**Dataset excerpts**

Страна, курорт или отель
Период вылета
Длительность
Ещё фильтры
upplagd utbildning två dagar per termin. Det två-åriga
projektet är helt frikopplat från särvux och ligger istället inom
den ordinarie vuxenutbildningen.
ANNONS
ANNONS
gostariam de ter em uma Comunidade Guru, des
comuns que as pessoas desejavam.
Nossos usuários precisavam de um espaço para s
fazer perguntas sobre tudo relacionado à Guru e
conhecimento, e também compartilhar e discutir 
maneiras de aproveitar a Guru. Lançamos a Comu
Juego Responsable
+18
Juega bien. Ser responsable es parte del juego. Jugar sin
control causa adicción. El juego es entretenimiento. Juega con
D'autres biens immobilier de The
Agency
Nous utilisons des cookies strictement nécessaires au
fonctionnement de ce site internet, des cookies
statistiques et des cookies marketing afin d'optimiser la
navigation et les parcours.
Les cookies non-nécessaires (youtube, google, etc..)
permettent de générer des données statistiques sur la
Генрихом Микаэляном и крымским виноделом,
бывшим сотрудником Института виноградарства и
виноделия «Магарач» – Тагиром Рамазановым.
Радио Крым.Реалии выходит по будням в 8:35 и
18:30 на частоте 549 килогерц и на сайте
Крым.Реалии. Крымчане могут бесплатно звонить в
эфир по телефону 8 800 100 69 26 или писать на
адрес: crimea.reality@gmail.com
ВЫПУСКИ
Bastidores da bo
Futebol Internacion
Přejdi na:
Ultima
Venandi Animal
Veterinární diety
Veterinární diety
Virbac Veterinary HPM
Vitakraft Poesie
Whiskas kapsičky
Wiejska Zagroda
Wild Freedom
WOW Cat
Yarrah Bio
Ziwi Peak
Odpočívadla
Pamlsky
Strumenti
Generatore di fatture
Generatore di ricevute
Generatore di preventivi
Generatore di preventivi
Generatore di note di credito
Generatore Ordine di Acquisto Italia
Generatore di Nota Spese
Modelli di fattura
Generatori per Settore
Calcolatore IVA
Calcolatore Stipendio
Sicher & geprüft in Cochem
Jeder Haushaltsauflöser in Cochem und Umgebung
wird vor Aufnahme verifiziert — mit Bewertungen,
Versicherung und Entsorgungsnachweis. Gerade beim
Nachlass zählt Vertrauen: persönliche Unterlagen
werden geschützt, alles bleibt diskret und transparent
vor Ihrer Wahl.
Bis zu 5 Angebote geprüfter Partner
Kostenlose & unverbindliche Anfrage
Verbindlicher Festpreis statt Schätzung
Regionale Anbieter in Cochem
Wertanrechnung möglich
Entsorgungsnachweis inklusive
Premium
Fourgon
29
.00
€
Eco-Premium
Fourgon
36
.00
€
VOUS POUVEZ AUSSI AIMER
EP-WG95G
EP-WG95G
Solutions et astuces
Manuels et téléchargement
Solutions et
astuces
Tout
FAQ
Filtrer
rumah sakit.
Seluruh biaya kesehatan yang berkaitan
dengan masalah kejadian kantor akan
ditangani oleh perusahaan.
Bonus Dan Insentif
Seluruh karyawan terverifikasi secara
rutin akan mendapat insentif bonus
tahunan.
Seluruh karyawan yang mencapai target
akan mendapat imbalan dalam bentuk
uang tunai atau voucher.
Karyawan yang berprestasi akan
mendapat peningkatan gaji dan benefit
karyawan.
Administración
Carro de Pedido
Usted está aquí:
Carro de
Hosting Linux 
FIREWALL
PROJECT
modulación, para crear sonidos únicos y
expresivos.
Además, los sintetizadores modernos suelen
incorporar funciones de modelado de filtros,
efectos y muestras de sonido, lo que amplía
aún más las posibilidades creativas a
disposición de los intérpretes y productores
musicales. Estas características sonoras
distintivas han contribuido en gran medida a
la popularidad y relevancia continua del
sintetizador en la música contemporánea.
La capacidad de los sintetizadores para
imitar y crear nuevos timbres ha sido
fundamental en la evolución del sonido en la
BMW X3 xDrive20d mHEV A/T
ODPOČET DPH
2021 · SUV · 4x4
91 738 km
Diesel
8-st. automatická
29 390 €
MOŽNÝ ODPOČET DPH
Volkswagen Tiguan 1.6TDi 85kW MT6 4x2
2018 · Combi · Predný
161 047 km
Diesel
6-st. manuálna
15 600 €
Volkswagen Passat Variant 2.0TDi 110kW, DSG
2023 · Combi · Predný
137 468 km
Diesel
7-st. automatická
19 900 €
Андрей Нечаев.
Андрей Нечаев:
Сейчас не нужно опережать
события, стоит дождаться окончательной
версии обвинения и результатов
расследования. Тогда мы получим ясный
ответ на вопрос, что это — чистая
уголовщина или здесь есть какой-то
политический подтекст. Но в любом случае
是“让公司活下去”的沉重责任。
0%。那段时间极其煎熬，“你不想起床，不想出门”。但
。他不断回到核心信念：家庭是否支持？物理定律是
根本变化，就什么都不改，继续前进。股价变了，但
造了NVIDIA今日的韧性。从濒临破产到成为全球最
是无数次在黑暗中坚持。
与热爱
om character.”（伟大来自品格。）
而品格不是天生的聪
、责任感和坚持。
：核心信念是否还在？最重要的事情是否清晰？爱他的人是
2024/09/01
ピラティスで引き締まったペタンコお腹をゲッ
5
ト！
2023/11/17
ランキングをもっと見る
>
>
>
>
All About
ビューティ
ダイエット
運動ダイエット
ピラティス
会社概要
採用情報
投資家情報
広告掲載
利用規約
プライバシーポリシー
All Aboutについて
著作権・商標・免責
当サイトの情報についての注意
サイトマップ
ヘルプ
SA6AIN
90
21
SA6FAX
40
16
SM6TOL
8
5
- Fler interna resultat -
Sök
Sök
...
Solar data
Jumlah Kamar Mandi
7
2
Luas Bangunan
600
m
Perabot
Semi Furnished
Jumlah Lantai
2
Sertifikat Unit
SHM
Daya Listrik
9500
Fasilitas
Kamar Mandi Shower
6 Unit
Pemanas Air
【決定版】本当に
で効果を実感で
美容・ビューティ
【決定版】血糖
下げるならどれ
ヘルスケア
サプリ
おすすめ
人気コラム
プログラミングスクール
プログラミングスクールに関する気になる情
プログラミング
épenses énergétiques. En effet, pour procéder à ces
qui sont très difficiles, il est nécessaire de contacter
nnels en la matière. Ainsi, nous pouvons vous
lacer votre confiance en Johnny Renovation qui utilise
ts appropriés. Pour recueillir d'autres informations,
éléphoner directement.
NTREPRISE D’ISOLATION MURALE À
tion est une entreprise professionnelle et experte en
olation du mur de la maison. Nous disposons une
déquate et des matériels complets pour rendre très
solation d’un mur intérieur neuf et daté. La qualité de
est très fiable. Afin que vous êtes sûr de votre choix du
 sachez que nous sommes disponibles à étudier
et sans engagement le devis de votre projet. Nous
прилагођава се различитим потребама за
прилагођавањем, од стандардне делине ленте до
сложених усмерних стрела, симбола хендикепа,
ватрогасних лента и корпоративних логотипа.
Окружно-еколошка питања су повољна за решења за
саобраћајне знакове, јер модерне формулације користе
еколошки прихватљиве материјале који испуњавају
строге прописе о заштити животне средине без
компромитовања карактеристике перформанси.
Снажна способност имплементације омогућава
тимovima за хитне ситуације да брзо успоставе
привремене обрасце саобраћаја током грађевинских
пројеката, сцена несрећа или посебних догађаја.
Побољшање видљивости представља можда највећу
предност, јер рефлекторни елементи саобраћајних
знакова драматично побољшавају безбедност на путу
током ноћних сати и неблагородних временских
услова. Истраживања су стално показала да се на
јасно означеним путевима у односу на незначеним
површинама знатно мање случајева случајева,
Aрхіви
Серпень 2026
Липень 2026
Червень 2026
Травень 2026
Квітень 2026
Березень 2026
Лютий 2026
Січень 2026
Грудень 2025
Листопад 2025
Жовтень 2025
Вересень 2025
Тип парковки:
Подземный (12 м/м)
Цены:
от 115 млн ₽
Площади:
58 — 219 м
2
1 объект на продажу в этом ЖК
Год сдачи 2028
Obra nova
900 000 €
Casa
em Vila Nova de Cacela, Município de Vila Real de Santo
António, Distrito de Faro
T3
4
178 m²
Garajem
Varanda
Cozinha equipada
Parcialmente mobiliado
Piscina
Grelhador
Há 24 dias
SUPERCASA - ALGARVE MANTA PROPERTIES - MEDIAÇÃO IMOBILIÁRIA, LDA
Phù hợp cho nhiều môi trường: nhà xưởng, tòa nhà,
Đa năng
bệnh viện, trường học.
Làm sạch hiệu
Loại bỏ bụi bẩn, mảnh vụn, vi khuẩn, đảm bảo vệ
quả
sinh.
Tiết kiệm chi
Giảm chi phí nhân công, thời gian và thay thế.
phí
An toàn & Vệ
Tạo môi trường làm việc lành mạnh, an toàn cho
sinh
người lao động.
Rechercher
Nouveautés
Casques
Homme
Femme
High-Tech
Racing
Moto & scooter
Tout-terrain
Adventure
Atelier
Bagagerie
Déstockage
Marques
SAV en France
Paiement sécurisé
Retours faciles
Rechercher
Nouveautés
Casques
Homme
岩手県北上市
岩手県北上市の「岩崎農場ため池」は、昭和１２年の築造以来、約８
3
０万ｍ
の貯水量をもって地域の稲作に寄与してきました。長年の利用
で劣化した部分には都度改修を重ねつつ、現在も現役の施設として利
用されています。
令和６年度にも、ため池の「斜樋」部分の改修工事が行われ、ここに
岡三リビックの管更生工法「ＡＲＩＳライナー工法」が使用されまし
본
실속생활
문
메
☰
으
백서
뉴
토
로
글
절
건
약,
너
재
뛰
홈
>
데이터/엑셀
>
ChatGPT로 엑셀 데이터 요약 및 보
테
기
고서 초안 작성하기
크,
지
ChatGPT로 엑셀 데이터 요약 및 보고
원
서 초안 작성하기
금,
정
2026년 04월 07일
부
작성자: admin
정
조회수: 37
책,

**Assigned task**
For each line of the material that includes the word "Combi", make a copy.

**Solution to the exercise**
2018 · Combi · Predný
2023 · Combi · Predný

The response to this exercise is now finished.